======== MATERIAL FOR THIS TASK
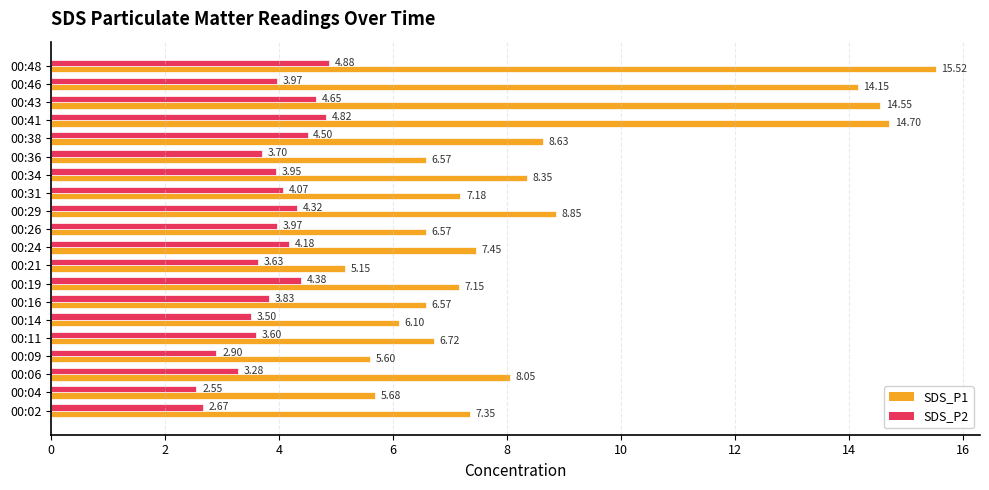

List the series in order of their overall mean, lowest first.

SDS_P2, SDS_P1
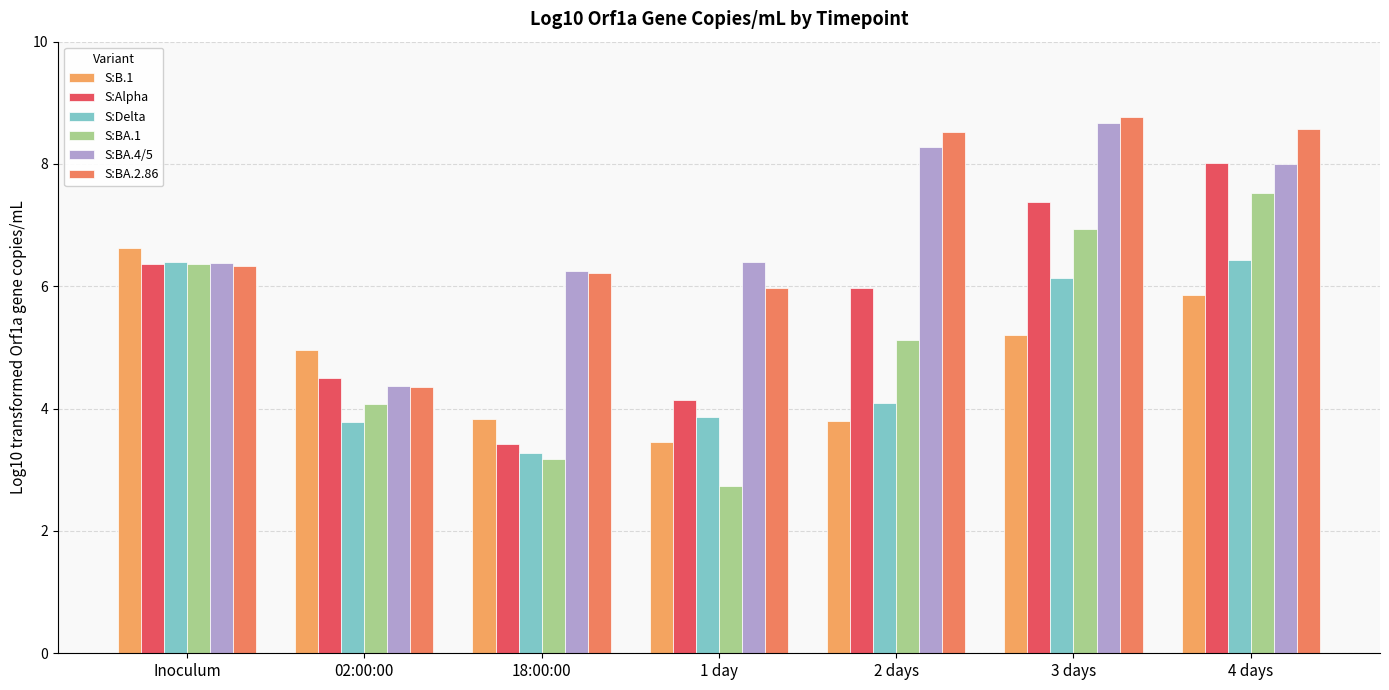

How many bars are there in each group?

6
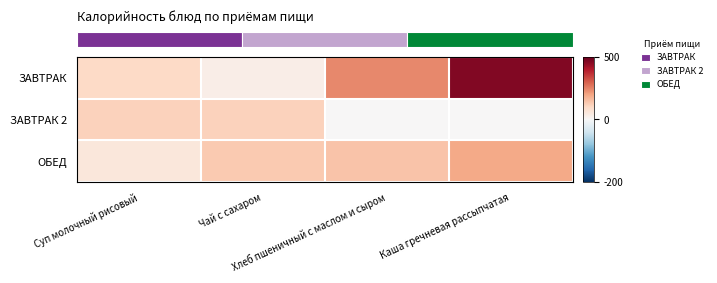

Which series has the widest spread of values?

row_0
================
WRITTEN TASK: Copy word for word the items starting at the line that contains "How many bars are there in each group?" and ending at the final line of the items, both ends included. Leave the pictures out.

SOLVED PROBLEM:
How many bars are there in each group?

6

Which series has the widest spread of values?

row_0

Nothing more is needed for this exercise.